Show that $\frac{d^{2}h}{dx^{2}}+\frac{d^{2}h}{dy^{2}} = \frac{2}{[g(x,y)]^{3}}[(\frac{dg}{dx})^{2}+(\frac{dg}{dy})^{2}]$ on $D$

Question

The full question is as follows :

Let $g(x,y)$ be a harmonic function in a domain $D$ such that $g(x,y) >0$ for all $(x,y) \in D$. Consider the function $$h(x,y) = \dfrac{1}{g(x,y)}$$

Show that $$\dfrac{d^{2}h}{dx^{2}}+\dfrac{d^{2}h}{dy^{2}} = \dfrac{2}{[g(x,y)]^{3}}[(\dfrac{dg}{dx})^{2}+(\dfrac{dg}{dy})^{2}] ~~ ~\text{on} ~ D.$$

Let $h= \dfrac{1}{g}$, by the chain rule? We have \begin{align*} h_{xx}+h_{yy} &= (\dfrac{1}{g})_{xx}+(\dfrac{1}{g})_{yy}\\ &= (-\dfrac{1}{g^{2}}\cdot g_x)_x + (-\dfrac{1}{g^{2}}\cdot g_y)_y\\ &= -\dfrac{1}{g^{2}} \cdot g_{xx} +\dfrac{2}{g^{3}} \cdot g_x \cdot g_x -\dfrac{1}{g^{2}}g_{yy}+\dfrac{2}{g^{3}} \cdot g_y \cdot g_y\\ &= -\dfrac{1}{g^{2}} \cdot (g_{xx} + g_{yy}) + \dfrac{2}{g^{3}}(g_{x}^{2}+g_{y}^{2})\\ &= 0 + \dfrac{2}{g^{3}} \cdot (g_{x}^{2}+g_{y}^{2})\\ &= \dfrac{2}{g^{3}} \cdot (g_{x}^{2}+g_{y}^{2})\\ \end{align*}

I did the question by a way of motion, not knowing the reason behind how the chain rule works. I read on wiki and other links alike, but i do not know how chain rule on these kind of questions are applied. Can anyone show me how is the chain rule applied with intermediate steps or formulas to guide me? thanks!

**Data section**
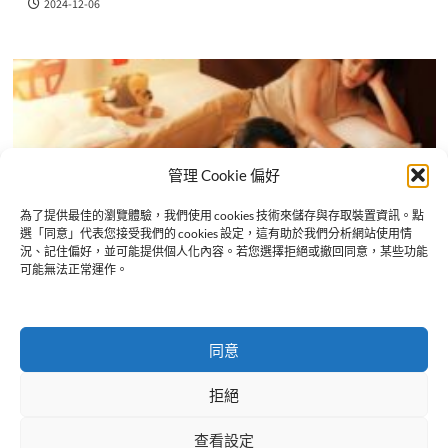
2024-12-06
管理 Cookie 偏好
為了提供最佳的瀏覽體驗，我們使用 cookies 技術來儲存與存取裝置資訊。點
選「同意」代表您接受我們的 cookies 設定，這有助於我們分析網站使用情
況、記住偏好，並可能提供個人化內容。若您選擇拒絕或撤回同意，某些功能
可能無法正常運作。
戲劇
話題
《秘密綁架》Ohm新搭Leng 連「心」都被綁走！
同意
2024-12-05
拒絕
查看設定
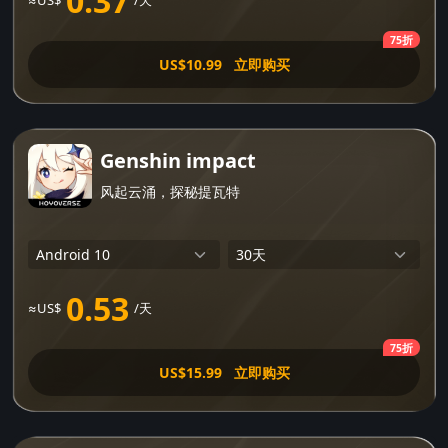
0.37
≈US$
/天
75折
US$10.99
立即购买
Genshin impact
风起云涌，探秘提瓦特
0.53
≈US$
/天
75折
US$15.99
立即购买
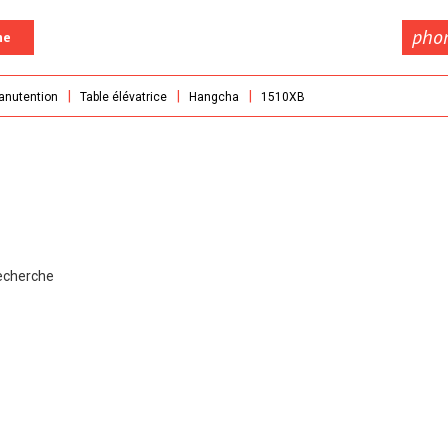
pho
he
manutention
Table élévatrice
Hangcha
1510XB
recherche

**Your tasks**
**A)** In the worked solution of the harmonic function post, list each distinct partial derivative of h or g that is written with subscript letters.
**B)** Repeat the part of the harmonic function post that opens with the words containing "I did the question" and closes with "guide me? thanks!".
The rows have no connection to the harmonic function post.

**Solutions to the exercise**
**A)** h_xx, h_yy, g_x, g_y, g_xx, g_yy

**B)**
I did the question by a way of motion, not knowing the reason behind how the chain rule works. I read on wiki and other links alike, but i do not know how chain rule on these kind of questions are applied. Can anyone show me how is the chain rule applied with intermediate steps or formulas to guide me? thanks!